Crítica sobre o filme "No Decurso do Tempo":

Eron Duarte Fagundes
No Decurso do Tempo Por Eron Duarte Fagundes
| Data: 23/05/2012

Quase no fim de No decurso do tempo (Im lauf der zeit; 1976), a primeira obra-prima dirigida pelo alemão Wim Wenders, Robert (vivido por Hanns Ziszhler) se aproxima dum garoto, numa estação de trem, e pergunta o que este garoto está escrevendo no caderno. O menino responde que está anotando tudo o que vê na estação: o céu, a nuvem, o trilho, o trem, o homem com a mala. O cinema de Wenders (e em No decurso do tempo num de seus graus máximos) age um pouco como este menino ao escrever: a câmara documenta o que vê, sem uma aparente preocupação prévia, quase como um documentário que se organiza com sua própria improvisação; não há a ideologia apriorística do neo-realismo italiano ao documentar a vida, estamos mais próximos daquele jeito do japonês Yasujiro Ozu de ir divagando sobre o mundo, mas Wenders cria seu próprio espírito cinematográfico. Muitas vezes o naturalismo bruto de Wenders é espantoso e só é metamorfoseado por sua aguda elaboração formal: o ator Rudigler Vogler (que interpreta Bruno, o operador de cinema que perambula com seu caminhão pelo interior germânico) defeca diante da câmara, no início do filme, num plano médio fixo; Zischler (o Robert), numa cena do final, num primeiro plano de perfil, está urinando desabusadamente; são expressões do corpo dos atores que vemos ao vivo (o cocô, o mijo) que ligam naturalisticamente o intérprete à personagem. Como nas singelas e objetivas frases do menino abordado por Robert no fim do filme.

Quando No decurso do tempo foi exibido nos anos 70 em sessões do Instituto Goethe, os americanófilos de plantão apontaram algumas semelhanças entre o processo (que chamavam amadorístico) de Wenders e as composições mais profissionais do realizador norte-americano John Ford: cenários inóspitos e desolados, o gosto pela amizade viril, as significações meio apagadas da mulher (a caixa de cinema com quem Bruno se envolve a medo, as referências ocultas e longínquas nos diálogos a esposas ou namoradas). É certo que Ford deve ter sido muito visto pelo menino Wenders; mas é complicado pensar que a dinâmica criada pelo cineasta alemão se coaduna com o espetáculo proposto nos faroestes de Ford; pense-se em Ford adulterado por Ozu, e ainda estaríamos longe destes planos únicos e maravilhosos erigidos por Wenders em No decurso do tempo.

A narrativa de Wenders é uma intensa peregrinação cinematográfica pelas cidades interioranas da Alemanha.
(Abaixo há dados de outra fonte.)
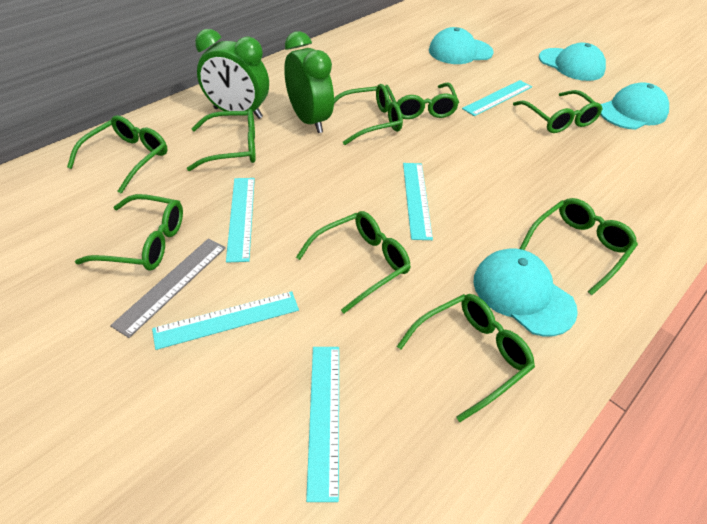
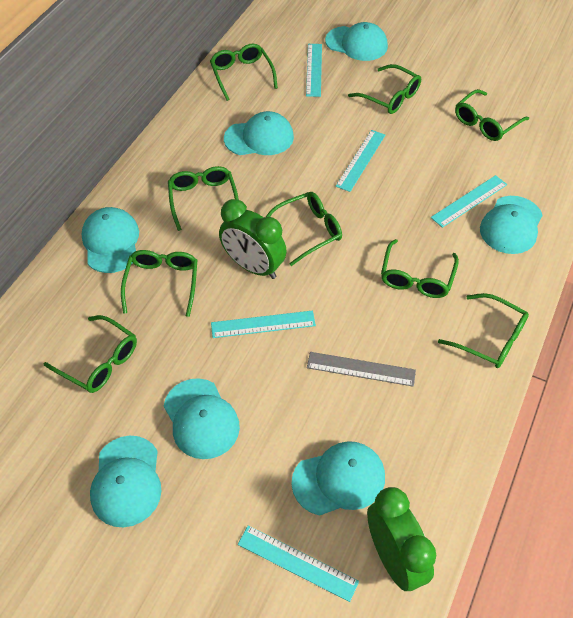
turquoise cap: 4 -> 7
É profundamente teutônico e profundamente wenderiano, antes das mutações que Hollywood trouxe de maneira problemática em Hammet (1982) e conciliando admiravelmente opostos em Paris, Texas (1984). Trata do cinema, como trataria depois em O estado das coisas (1982); se este se voltava para a paixão de filmar, No decurso do tempo centra-se na paixão de projetar e ver filmes. Mas a metalinguagem invadida por Wenders está longe das possibilidades de comunicação com o público de Splendor (1988), do italiano Ettore Scola, e de Cinema Paradiso (1988), do também italiano Giuseppe Tornatore; Wenders prefere uma comunicação interna com seu próprio filme, que pode atingir certos lados mais elaborados do espírito do observador.
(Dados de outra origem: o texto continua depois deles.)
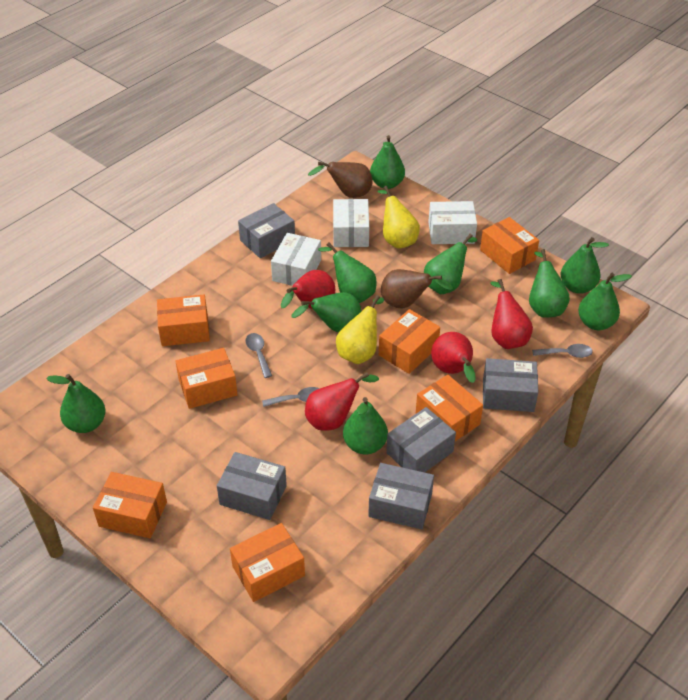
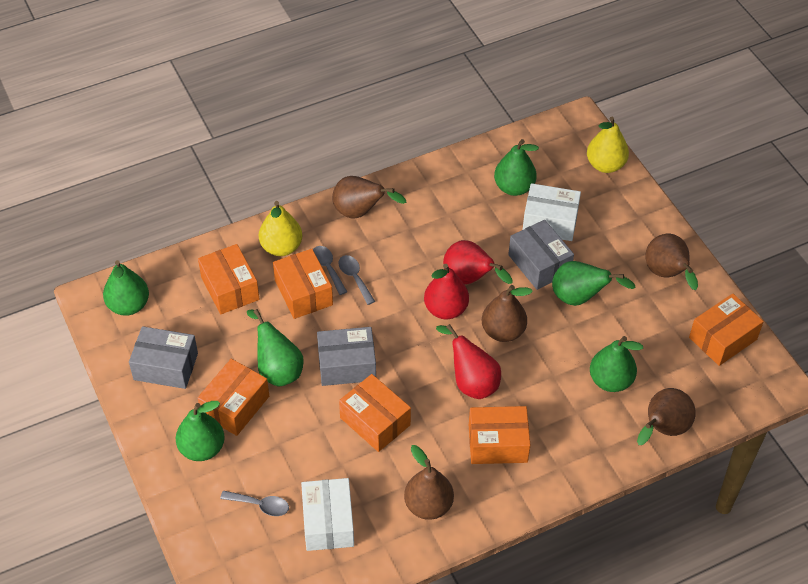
brown pear: 2 -> 5
green pear: 9 -> 6
grey box: 5 -> 3
orange box: 7 -> 6
red pear: 4 -> 3
white box: 3 -> 2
No rol de citações cinematográficas, inseridas sutilmente no corpo da narrativa, podemos detectar uma ao cineasta dinamarquês Carl Theodor Dreyer (num jornal que uma personagem está lendo, a câmara mostra a manchete: “Como respeitar sua mulher”, referência a um filme mudo de Dreyer) e outra ao italiano Michelangelo Antonioni (na seqüência final, lemos no frontispício de um cinema: Hoje no Cine a “Parede Branca”). Desenvolvendo com agudez todos os tópicos de seu filme, Wenders faz de No decurso do tempo um dos marcos de seu cinema.